Le recours au « tout numérique », dans les circonstances de la crise actuelle entraînée par la pandémie, révèle de nombreuses inégalités. Qu’il s’agisse de l’enseignement à distance, de la dématérialisation des services publics ou, même, du traçage des personnes, les propositions de « solutions » tiennent généralement pour acquis que l’informatique connectée est à la portée de tout le monde. Nous devons éviter les écueils de la transformation numériques que sont le solutionnisme et la création d’inégalités numériques.
Imaginer nos propres solutions
J’ai élaboré, dans un précédent billet, sur le piège du solutionnisme technologique: « Ce ne sont pas des plateformes numériques qui ont permis à Netflix et compagnie de bouleverser l’industrie. C’est d’avoir compris le potentiel du Web et pensé autrement l’accès, la distribution et la production de contenus audiovisuels, en osant remettre en question les modèles établis.»
Cette expression peut s’appliquer au sentiment d’urgence qui nous pousse vers le développement d’un outil avant même d’avoir défini le problème, exploré les causes possibles et analysé les systèmes sociaux et techniques.
Il ne faut pas tomber dans ce piège et nous contenter de reproduire des stratégies et des outils qui ont été conçus pour servir d’autres objectifs que les nôtres.
Internet pour réduire les inégalités
Voici quelques éléments qui favoriseraient la transformation numérique, en commençant par la condition de base:
- Accès Internet sur tout le territoire.
- Accès Internet à la maison (gratuit ou à coût modique).
- Bande passante nécessaire pour l’accès de qualité à du contenu audiovisuel.
- Ordinateur à la maison (échapper aux coûts de l’obsolescence programmée, promouvoir les logiciels libres). Équipement en nombre suffisant pour les besoins d’une famille confinée.
- Connaissances informatiques et habiletés numériques suffisantes (autonomie des utilisateurs, sécurité informatique, protection de la vie privée).
- Équipement adapté et logiciels et contenus web accessibles aux personnes en situation de handicap temporaire ou permanent.

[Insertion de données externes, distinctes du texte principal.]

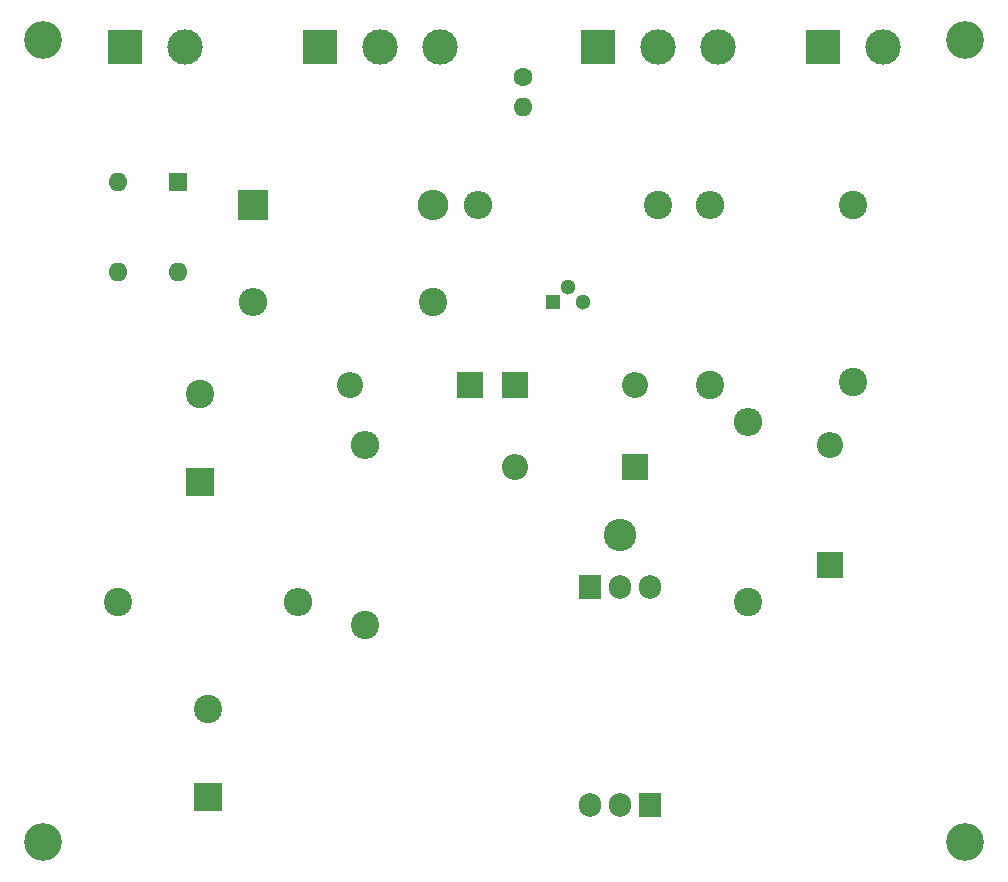
<source format=gbr>
%TF.GenerationSoftware,KiCad,Pcbnew,(5.1.12-1-10_14)*%
%TF.CreationDate,2022-01-02T10:15:02-08:00*%
%TF.ProjectId,bias-supply,62696173-2d73-4757-9070-6c792e6b6963,1.0*%
%TF.SameCoordinates,Original*%
%TF.FileFunction,Soldermask,Top*%
%TF.FilePolarity,Negative*%
%FSLAX46Y46*%
G04 Gerber Fmt 4.6, Leading zero omitted, Abs format (unit mm)*
G04 Created by KiCad (PCBNEW (5.1.12-1-10_14)) date 2022-01-02 10:15:02*
%MOMM*%
%LPD*%
G01*
G04 APERTURE LIST*
%ADD10C,3.200000*%
%ADD11O,1.600000X1.600000*%
%ADD12C,1.600000*%
%ADD13C,2.750000*%
%ADD14R,2.400000X2.400000*%
%ADD15C,2.400000*%
%ADD16R,1.600000X1.600000*%
%ADD17R,2.600000X2.600000*%
%ADD18O,2.600000X2.600000*%
%ADD19R,2.200000X2.200000*%
%ADD20O,2.200000X2.200000*%
%ADD21R,3.000000X3.000000*%
%ADD22C,3.000000*%
%ADD23R,1.905000X2.000000*%
%ADD24O,1.905000X2.000000*%
%ADD25C,1.300000*%
%ADD26R,1.300000X1.300000*%
%ADD27O,2.400000X2.400000*%
G04 APERTURE END LIST*
D10*
%TO.C,REF\u002A\u002A*%
X177165000Y-131445000D03*
%TD*%
%TO.C,REF\u002A\u002A*%
X99060000Y-131445000D03*
%TD*%
%TO.C,REF\u002A\u002A*%
X99060000Y-63500000D03*
%TD*%
%TO.C,REF\u002A\u002A*%
X177165000Y-63500000D03*
%TD*%
D11*
%TO.C,R7*%
X139700000Y-69215000D03*
D12*
X139700000Y-66675000D03*
%TD*%
D13*
%TO.C,REF\u002A\u002A*%
X147955000Y-105410000D03*
%TD*%
D14*
%TO.C,C1*%
X112395000Y-100965000D03*
D15*
X112395000Y-93465000D03*
%TD*%
%TO.C,C2*%
X113030000Y-120135000D03*
D14*
X113030000Y-127635000D03*
%TD*%
D15*
%TO.C,C3*%
X167640000Y-77470000D03*
X167640000Y-92470000D03*
%TD*%
D11*
%TO.C,D1*%
X110490000Y-83185000D03*
X105410000Y-75565000D03*
X105410000Y-83185000D03*
D16*
X110490000Y-75565000D03*
%TD*%
D17*
%TO.C,D2*%
X116840000Y-77470000D03*
D18*
X132080000Y-77470000D03*
%TD*%
D19*
%TO.C,D3*%
X135255000Y-92710000D03*
D20*
X125095000Y-92710000D03*
%TD*%
%TO.C,D4*%
X139065000Y-99695000D03*
D19*
X149225000Y-99695000D03*
%TD*%
%TO.C,D5*%
X139065000Y-92710000D03*
D20*
X149225000Y-92710000D03*
%TD*%
%TO.C,D6*%
X165735000Y-97790000D03*
D19*
X165735000Y-107950000D03*
%TD*%
D21*
%TO.C,J1*%
X106045000Y-64135000D03*
D22*
X111125000Y-64135000D03*
%TD*%
D23*
%TO.C,Q1*%
X145415000Y-109855000D03*
D24*
X147955000Y-109855000D03*
X150495000Y-109855000D03*
%TD*%
%TO.C,Q2*%
X145415000Y-128270000D03*
X147955000Y-128270000D03*
D23*
X150495000Y-128270000D03*
%TD*%
D25*
%TO.C,Q3*%
X143520000Y-84455000D03*
X144780000Y-85725000D03*
D26*
X142240000Y-85725000D03*
%TD*%
D15*
%TO.C,R1*%
X105410000Y-111125000D03*
D27*
X120650000Y-111125000D03*
%TD*%
%TO.C,R2*%
X126365000Y-97790000D03*
D15*
X126365000Y-113030000D03*
%TD*%
%TO.C,R3*%
X132080000Y-85725000D03*
D27*
X116840000Y-85725000D03*
%TD*%
%TO.C,R4*%
X135890000Y-77470000D03*
D15*
X151130000Y-77470000D03*
%TD*%
%TO.C,R5*%
X155575000Y-92710000D03*
D27*
X155575000Y-77470000D03*
%TD*%
%TO.C,R6*%
X158750000Y-95885000D03*
D15*
X158750000Y-111125000D03*
%TD*%
D21*
%TO.C,RV1*%
X122555000Y-64135000D03*
D22*
X127635000Y-64135000D03*
X132715000Y-64135000D03*
%TD*%
D21*
%TO.C,J3*%
X165100000Y-64135000D03*
D22*
X170180000Y-64135000D03*
%TD*%
D21*
%TO.C,J2*%
X146050000Y-64135000D03*
D22*
X151130000Y-64135000D03*
X156210000Y-64135000D03*
%TD*%
M02*

</source>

- Service de médiation: outils d’accès –et de contribution– à la connaissance et à la culture, littératie de l’information (bibliothèques publiques, initiatives citoyennes).
- Commerçants, fonctionnaires, profs et professionnels ayant des compétences numériques suffisantes ou les ressources nécessaires pour offrir un bon niveau de services en ligne.

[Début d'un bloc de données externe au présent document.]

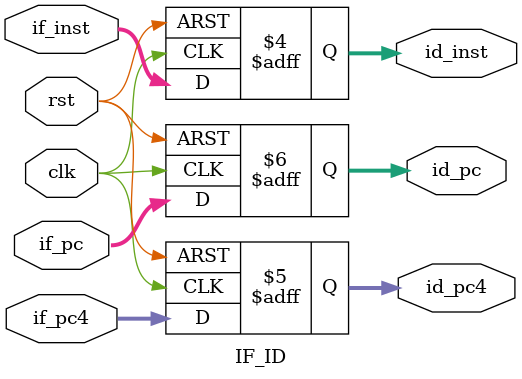
<source format=v>
`timescale 1ns / 1ps
module IF_ID(
    input wire clk,
    input wire rst,
    
    input wire [31:0] if_pc,
    input wire [31:0] if_inst,
    input wire [31:0] if_pc4,
    
    output reg [31:0] id_pc,
    output reg [31:0] id_inst,
    output reg [31:0] id_pc4
    );
    
    always@(posedge clk or posedge rst)begin
        if(rst)begin
            id_pc <= 32'd0;
        end
        else begin
            id_pc <= if_pc;
        end
    end
    
    always@(posedge clk or posedge rst)begin
        if(rst)begin
            id_pc4 <= 32'd0;
        end
        else begin
            id_pc4 <= if_pc4;
        end
    end
    
    always@(posedge clk or posedge rst)begin
        if(rst)begin
            id_inst <= 32'd0;
        end
        else begin
            id_inst <= if_inst;
        end
    end
endmodule

</source>
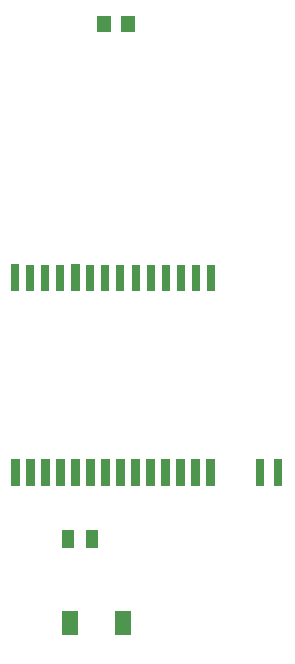
<source format=gtp>
G04 Layer: TopPasteMaskLayer*
G04 EasyEDA v6.4.25, 2021-10-28T21:51:33--4:00*
G04 88f9fe5a47094e6790728aceff35a815,7db2125e4611476bb2993bf99425ef50,10*
G04 Gerber Generator version 0.2*
G04 Scale: 100 percent, Rotated: No, Reflected: No *
G04 Dimensions in inches *
G04 leading zeros omitted , absolute positions ,3 integer and 6 decimal *
%FSLAX36Y36*%
%MOIN*%

%ADD13R,0.0457X0.0579*%
%ADD14R,0.0394X0.0610*%
%ADD15R,0.0276X0.0906*%

%LPD*%
D13*
G01*
X2270000Y-3015000D03*
G01*
X2190000Y-3015000D03*
D14*
G01*
X2070630Y-4730000D03*
G01*
X2149369Y-4730000D03*
G36*
X2783779Y-4555275D02*
G01*
X2783779Y-4464724D01*
X2756219Y-4464724D01*
X2756219Y-4555275D01*
G37*
G36*
X2723936Y-4555275D02*
G01*
X2723936Y-4464724D01*
X2696376Y-4464724D01*
X2696376Y-4555275D01*
G37*
G36*
X2558581Y-4555275D02*
G01*
X2558581Y-4464724D01*
X2531022Y-4464724D01*
X2531022Y-4555275D01*
G37*
G36*
X2508581Y-4555275D02*
G01*
X2508581Y-4464724D01*
X2481022Y-4464724D01*
X2481022Y-4555275D01*
G37*
G36*
X2458581Y-4555275D02*
G01*
X2458581Y-4464724D01*
X2431022Y-4464724D01*
X2431022Y-4555275D01*
G37*
G36*
X2408581Y-4555275D02*
G01*
X2408581Y-4464724D01*
X2381022Y-4464724D01*
X2381022Y-4555275D01*
G37*
D15*
G01*
X2544799Y-3860000D03*
G01*
X2495000Y-3860000D03*
G01*
X2444799Y-3860000D03*
G01*
X2394799Y-3860000D03*
G01*
X2344799Y-3860000D03*
G01*
X2294799Y-3860000D03*
G36*
X2358581Y-4555275D02*
G01*
X2358581Y-4464724D01*
X2331022Y-4464724D01*
X2331022Y-4555275D01*
G37*
G36*
X2308581Y-4555275D02*
G01*
X2308581Y-4464724D01*
X2281022Y-4464724D01*
X2281022Y-4555275D01*
G37*
G36*
X2258581Y-4555275D02*
G01*
X2258581Y-4464724D01*
X2231022Y-4464724D01*
X2231022Y-4555275D01*
G37*
G36*
X2181024Y-4555275D02*
G01*
X2181024Y-4464724D01*
X2208585Y-4464724D01*
X2208585Y-4555275D01*
G37*
G36*
X2081023Y-4555275D02*
G01*
X2081023Y-4464724D01*
X2108584Y-4464724D01*
X2108584Y-4555275D01*
G37*
G36*
X2131022Y-4555275D02*
G01*
X2131022Y-4464724D01*
X2158582Y-4464724D01*
X2158582Y-4555275D01*
G37*
G36*
X1931022Y-4555275D02*
G01*
X1931022Y-4464724D01*
X1958582Y-4464724D01*
X1958582Y-4555275D01*
G37*
G36*
X1881023Y-4555275D02*
G01*
X1881023Y-4464724D01*
X1908584Y-4464724D01*
X1908584Y-4555275D01*
G37*
G36*
X1981024Y-4555275D02*
G01*
X1981024Y-4464724D01*
X2008585Y-4464724D01*
X2008585Y-4555275D01*
G37*
G36*
X2058581Y-4555275D02*
G01*
X2058581Y-4464724D01*
X2031022Y-4464724D01*
X2031022Y-4555275D01*
G37*
G36*
X2081021Y-3814728D02*
G01*
X2081021Y-3905279D01*
X2108581Y-3905279D01*
X2108581Y-3814728D01*
G37*
G01*
X2143860Y-3859989D03*
G01*
X2243860Y-3859989D03*
G01*
X2193860Y-3859989D03*
G01*
X1993860Y-3859989D03*
G01*
X2043860Y-3859989D03*
G01*
X1943860Y-3859989D03*
G36*
X1880081Y-3814717D02*
G01*
X1880081Y-3905270D01*
X1907641Y-3905270D01*
X1907641Y-3814717D01*
G37*
G36*
X2049841Y-4970630D02*
G01*
X2102992Y-4970630D01*
X2102992Y-5049369D01*
X2049841Y-5049369D01*
G37*
G36*
X2227007Y-4970630D02*
G01*
X2280158Y-4970630D01*
X2280158Y-5049369D01*
X2227007Y-5049369D01*
G37*
M02*

</source>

- Amélioration du niveau d’alphabétisation (compréhension des consignes d’utilisation des services en ligne et des instructions techniques).

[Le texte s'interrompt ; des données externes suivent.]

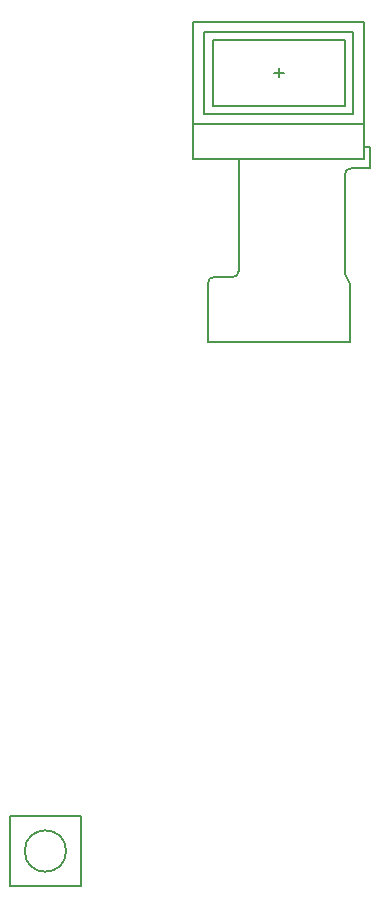
<source format=gbo>
G04 #@! TF.FileFunction,Legend,Bot*
%FSLAX46Y46*%
G04 Gerber Fmt 4.6, Leading zero omitted, Abs format (unit mm)*
G04 Created by KiCad (PCBNEW 4.0.7-e2-6376~58~ubuntu17.04.1) date Sat May  5 16:48:04 2018*
%MOMM*%
%LPD*%
G01*
G04 APERTURE LIST*
%ADD10C,0.100000*%
%ADD11C,0.150000*%
G04 APERTURE END LIST*
D10*
D11*
X106993000Y-137899000D02*
G75*
G03X106993000Y-137899000I-1750000J0D01*
G01*
X108243000Y-140899000D02*
X108243000Y-134899000D01*
X108243000Y-134899000D02*
X102243000Y-134899000D01*
X102243000Y-134899000D02*
X102243000Y-140899000D01*
X102243000Y-140899000D02*
X108243000Y-140899000D01*
X124604000Y-72005000D02*
X125404000Y-72005000D01*
X125004000Y-71605000D02*
X125004000Y-72405000D01*
X130604000Y-74795000D02*
X119404000Y-74795000D01*
X131294000Y-68515000D02*
X118714000Y-68515000D01*
X132254000Y-76305000D02*
X117754000Y-76305000D01*
X130604000Y-69215000D02*
X130604000Y-74795000D01*
X132704000Y-78305000D02*
X132304000Y-78305000D01*
X132754000Y-80105000D02*
X132754000Y-78305000D01*
X131104000Y-80105000D02*
X132704000Y-80105000D01*
X121104000Y-89305000D02*
X119504000Y-89305000D01*
X121604000Y-79305000D02*
X121604000Y-88805000D01*
X130604000Y-88605000D02*
X130604000Y-89005000D01*
X130604000Y-80605000D02*
X130604000Y-88605000D01*
X132254000Y-79305000D02*
X130604000Y-79305000D01*
X132254000Y-67705000D02*
X132254000Y-79305000D01*
X117754000Y-67705000D02*
X132254000Y-67705000D01*
X117754000Y-79305000D02*
X117754000Y-67705000D01*
X130604000Y-79305000D02*
X117754000Y-79305000D01*
X119004000Y-89805000D02*
G75*
G02X119504000Y-89305000I500000J0D01*
G01*
X131004000Y-94805000D02*
X131004000Y-89805000D01*
X119004000Y-94805000D02*
X119004000Y-89805000D01*
X131004000Y-94805000D02*
X119004000Y-94805000D01*
X130803999Y-89405000D02*
G75*
G02X131004000Y-89805000I-299999J-400000D01*
G01*
X121604000Y-88805000D02*
G75*
G02X121104000Y-89305000I-500000J0D01*
G01*
X130803999Y-89405000D02*
G75*
G02X130603998Y-89005000I299999J400000D01*
G01*
X130604000Y-80605000D02*
G75*
G02X131104000Y-80105000I500000J0D01*
G01*
X119404000Y-69215000D02*
X119404000Y-74795000D01*
X131294000Y-68515000D02*
X131294000Y-75495000D01*
X118714000Y-68515000D02*
X118714000Y-75495000D01*
X130604000Y-69215000D02*
X119404000Y-69215000D01*
X131294000Y-75495000D02*
X118714000Y-75495000D01*
M02*

</source>
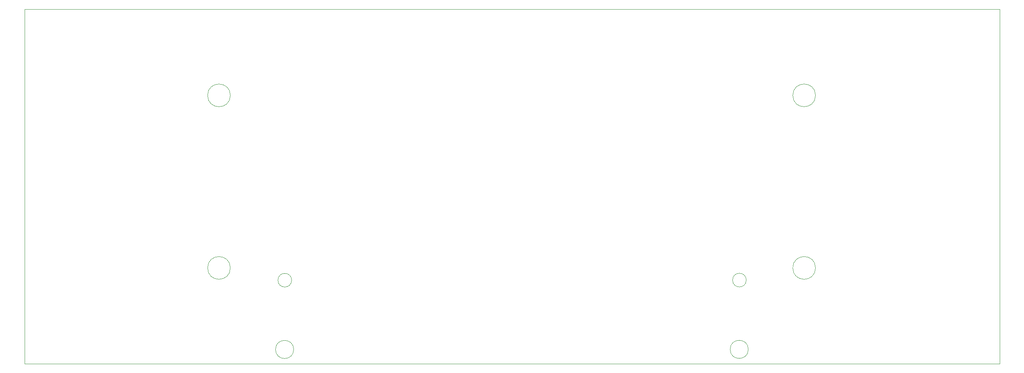
<source format=gbr>
%TF.GenerationSoftware,KiCad,Pcbnew,7.0.8*%
%TF.CreationDate,2024-10-24T11:53:26+09:00*%
%TF.ProjectId,cool337,636f6f6c-3333-4372-9e6b-696361645f70,rev?*%
%TF.SameCoordinates,Original*%
%TF.FileFunction,Profile,NP*%
%FSLAX46Y46*%
G04 Gerber Fmt 4.6, Leading zero omitted, Abs format (unit mm)*
G04 Created by KiCad (PCBNEW 7.0.8) date 2024-10-24 11:53:26*
%MOMM*%
%LPD*%
G01*
G04 APERTURE LIST*
%TA.AperFunction,Profile*%
%ADD10C,0.100000*%
%TD*%
G04 APERTURE END LIST*
D10*
X-9510000Y9510000D02*
X204840000Y9510000D01*
X204840000Y-68600000D01*
X-9510000Y-68600000D01*
X-9510000Y9510000D01*
X164370000Y-47470000D02*
G75*
G03*
X164370000Y-47470000I-2500000J0D01*
G01*
X49197341Y-50170000D02*
G75*
G03*
X49197341Y-50170000I-1505000J0D01*
G01*
X149597659Y-65400000D02*
G75*
G03*
X149597659Y-65400000I-2000000J0D01*
G01*
X149145000Y-50150000D02*
G75*
G03*
X149145000Y-50150000I-1505000J0D01*
G01*
X35720000Y-9480000D02*
G75*
G03*
X35720000Y-9480000I-2500000J0D01*
G01*
X35720000Y-47470000D02*
G75*
G03*
X35720000Y-47470000I-2500000J0D01*
G01*
X49650000Y-65420000D02*
G75*
G03*
X49650000Y-65420000I-2000000J0D01*
G01*
X164370000Y-9480000D02*
G75*
G03*
X164370000Y-9480000I-2500000J0D01*
G01*
M02*

</source>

Technologies plus simples, accessibles et durables
Dans une tribune, Jean-François Marchandise, cofondateur de la Fondation Internet nouvelle génération, partage ce constat sur le besoin de médiation numérique :
Aujourd’hui, une grande partie de l’innovation numérique repose sur un numérique de luxe. Nous allons vers des « toujours plus », adaptés à un monde en croissance éternelle et en ressources infinies…
A contrario, il va davantage falloir composer avec un numérique moins high tech, qui puisse fonctionner avec trois bouts de ficelle, de manière plus décentralisée, avec une moindre dépendance au lointain, une relocalisation des savoir-faire.
De plus, si tous les citoyens sont égaux, ne devrions-nous pas élaborer des propositions numériques en fonction du plus bas dénominateur numérique commun ?
Pilotage d’initiatives et intelligence collective
Cette pandémie devrait nous faire réaliser que nous devons changer nos méthodes de travail et prendre garde aux inégalités numériques et au solutionnisme technologique.
Si nous souhaitons tirer des apprentissages constructifs de la complexité de cette situation, nos équipes de projets doivent être interdisciplinaires et nos analyses doivent tenir compte de l’interdépendance des systèmes. Les outils de communication et de travail collaboratif peuvent faciliter la circulation des idées. Cependant, seule une réelle transformation du pilotage des initiatives numériques, vers une forme d’intelligence collective, pourrait les rendre plus efficaces et accroître leurs bénéfices.
Pour que le Québec puisse se relever le plus rapidement de cette crise, l’ensemble de la société doit participer à la création de valeur (savoir, culture, industrie). Et pour cela, il faudrait d’abord réparer la fracture numérique, faire de l’accès Internet un service public essentiel et apprendre à piloter des projets dans la complexité.